Fred and I are both trying to shed many unwanted pounds that have been hanging around for the past couple of years. His eating plan is pretty restrictive (that's an understatement) and not vegan friendly. I am doing my very best to support his efforts by shopping and making the veggie portion of his stuff. We've been eating lots of yummy tender asparagus, green beans, salads, etc. It is not super exciting stuff and certainly not blog material as it is a lot of the same stuff. This is why I have been again neglecting the poor blog.

Yesterday my good friend Scott mentioned that he had a crazy amount of zucchini he needed to find a home for. So today we met him for some coffee and great conversation. He not only brought some fantastic zucchini, he also brought some succulent roma tomatoes, yummy carrots, banana peppers and a leek. I have some plans for the zucchini, some of which will not fit into our diet plan. I'm going to (oh the horror) turn on the oven and bake some zucchini bread while Fred is out of the house.

Today I took advantage of Scott's tomatoes and carrots. I stopped at Whole Foods to pick up some organic kale. Man was I psyched to find big, beautiful bunches of green kale on sale for only $1.50. I had some Trader Joe's savory tofu in my fridge and some sweet onions from my garden. Armed with all kinds of yummy COLD ingredients, I went about whipping up a perfect summer lunch. This simple, quick, easy, filling and delicious salad is perfect for eating healthy on the fly and keeping the kitchen cool.

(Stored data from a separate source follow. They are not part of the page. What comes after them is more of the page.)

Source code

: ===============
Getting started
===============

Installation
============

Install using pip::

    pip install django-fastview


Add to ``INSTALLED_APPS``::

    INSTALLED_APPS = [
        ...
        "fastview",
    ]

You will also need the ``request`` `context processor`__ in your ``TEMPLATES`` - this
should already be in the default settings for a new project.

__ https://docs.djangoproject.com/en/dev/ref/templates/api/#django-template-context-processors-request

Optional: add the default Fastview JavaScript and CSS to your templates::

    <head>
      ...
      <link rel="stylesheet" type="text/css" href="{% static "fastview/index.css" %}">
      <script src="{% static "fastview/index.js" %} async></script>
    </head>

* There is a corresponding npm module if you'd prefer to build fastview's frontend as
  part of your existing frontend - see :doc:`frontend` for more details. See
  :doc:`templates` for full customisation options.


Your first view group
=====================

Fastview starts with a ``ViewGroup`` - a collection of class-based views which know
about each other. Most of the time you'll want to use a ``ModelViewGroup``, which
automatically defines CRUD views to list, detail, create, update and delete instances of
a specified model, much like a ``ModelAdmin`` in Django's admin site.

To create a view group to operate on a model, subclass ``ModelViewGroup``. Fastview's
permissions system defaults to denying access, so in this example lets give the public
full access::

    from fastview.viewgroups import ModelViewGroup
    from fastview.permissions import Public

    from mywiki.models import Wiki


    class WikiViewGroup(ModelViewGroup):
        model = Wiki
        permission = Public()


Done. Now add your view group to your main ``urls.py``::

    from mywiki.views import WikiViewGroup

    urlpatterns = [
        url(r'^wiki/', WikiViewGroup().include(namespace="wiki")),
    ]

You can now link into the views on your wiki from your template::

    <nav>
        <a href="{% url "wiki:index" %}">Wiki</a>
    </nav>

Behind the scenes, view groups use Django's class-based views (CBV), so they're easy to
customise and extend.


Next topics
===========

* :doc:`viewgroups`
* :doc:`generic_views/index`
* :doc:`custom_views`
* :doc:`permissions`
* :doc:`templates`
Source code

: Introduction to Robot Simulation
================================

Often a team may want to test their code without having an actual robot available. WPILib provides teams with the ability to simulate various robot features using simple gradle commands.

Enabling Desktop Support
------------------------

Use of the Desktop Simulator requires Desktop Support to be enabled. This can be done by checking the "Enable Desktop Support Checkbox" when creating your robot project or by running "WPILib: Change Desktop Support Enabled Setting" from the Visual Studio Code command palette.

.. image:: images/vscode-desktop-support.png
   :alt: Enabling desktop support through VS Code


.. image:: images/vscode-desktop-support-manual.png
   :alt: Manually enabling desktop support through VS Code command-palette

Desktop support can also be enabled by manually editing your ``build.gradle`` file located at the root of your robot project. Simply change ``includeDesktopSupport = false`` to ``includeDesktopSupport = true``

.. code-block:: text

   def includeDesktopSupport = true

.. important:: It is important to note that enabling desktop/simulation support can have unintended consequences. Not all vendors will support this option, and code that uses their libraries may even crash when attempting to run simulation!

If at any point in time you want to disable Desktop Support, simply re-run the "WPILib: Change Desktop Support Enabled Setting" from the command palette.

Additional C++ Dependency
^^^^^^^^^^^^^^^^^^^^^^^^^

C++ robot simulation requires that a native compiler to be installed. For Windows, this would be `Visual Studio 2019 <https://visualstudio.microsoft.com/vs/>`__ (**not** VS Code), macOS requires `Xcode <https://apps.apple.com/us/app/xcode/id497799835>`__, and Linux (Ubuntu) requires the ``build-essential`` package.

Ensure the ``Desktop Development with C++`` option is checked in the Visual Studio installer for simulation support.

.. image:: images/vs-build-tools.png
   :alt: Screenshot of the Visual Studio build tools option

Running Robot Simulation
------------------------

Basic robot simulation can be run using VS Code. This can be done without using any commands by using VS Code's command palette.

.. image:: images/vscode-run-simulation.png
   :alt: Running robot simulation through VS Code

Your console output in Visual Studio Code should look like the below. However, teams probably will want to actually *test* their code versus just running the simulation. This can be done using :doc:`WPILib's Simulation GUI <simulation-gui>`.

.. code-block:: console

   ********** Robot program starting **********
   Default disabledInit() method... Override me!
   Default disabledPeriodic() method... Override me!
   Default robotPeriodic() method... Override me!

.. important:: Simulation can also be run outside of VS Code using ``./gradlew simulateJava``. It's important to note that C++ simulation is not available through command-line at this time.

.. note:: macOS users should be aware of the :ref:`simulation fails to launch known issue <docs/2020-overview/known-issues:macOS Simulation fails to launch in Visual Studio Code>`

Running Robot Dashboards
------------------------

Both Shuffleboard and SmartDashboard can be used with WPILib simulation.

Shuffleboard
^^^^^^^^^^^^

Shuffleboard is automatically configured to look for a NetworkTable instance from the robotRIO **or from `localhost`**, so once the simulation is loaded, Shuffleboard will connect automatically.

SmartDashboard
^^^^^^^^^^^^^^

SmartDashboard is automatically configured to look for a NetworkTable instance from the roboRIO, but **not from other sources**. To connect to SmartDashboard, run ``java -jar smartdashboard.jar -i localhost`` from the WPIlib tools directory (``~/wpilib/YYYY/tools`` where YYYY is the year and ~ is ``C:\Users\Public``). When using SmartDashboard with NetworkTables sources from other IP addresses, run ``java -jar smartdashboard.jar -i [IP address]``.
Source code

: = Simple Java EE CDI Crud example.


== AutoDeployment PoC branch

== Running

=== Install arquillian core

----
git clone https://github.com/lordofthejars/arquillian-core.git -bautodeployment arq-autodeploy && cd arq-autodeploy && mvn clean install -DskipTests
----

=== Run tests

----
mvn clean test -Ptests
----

Massaged Kale Salad with Baked Savory Tofu

Makes 2 Big Salads

1 large bunch green kale, about 8 cups, washed and torn into bite sized pieces
1 tablespoon extra virgin olive oil
1 tablespoon white wine vinegar (can sub your favorite vinegar)
4 roma tomatoes, diced
1 large or 2 small carrots, sliced thin
1/2 small sweet white onion, thinly sliced
1-7 oz. package Trader Joe's Organic Baked Tofu (Savory Flavor)...feel free to sub any pre-cooked flavored tofu, diced
1/4 teaspoon garlic salt
fresh ground black pepper to taste

Place kale into a large non-reactive bowl. Toss with olive oil and vinegar. Gently massage mixture until the kale get slightly softened. Toss in tomatoes, sliced carrots, white onion and tofu. Sprinkle with garlic salt. Pepper to taste. Toss and serve immediately.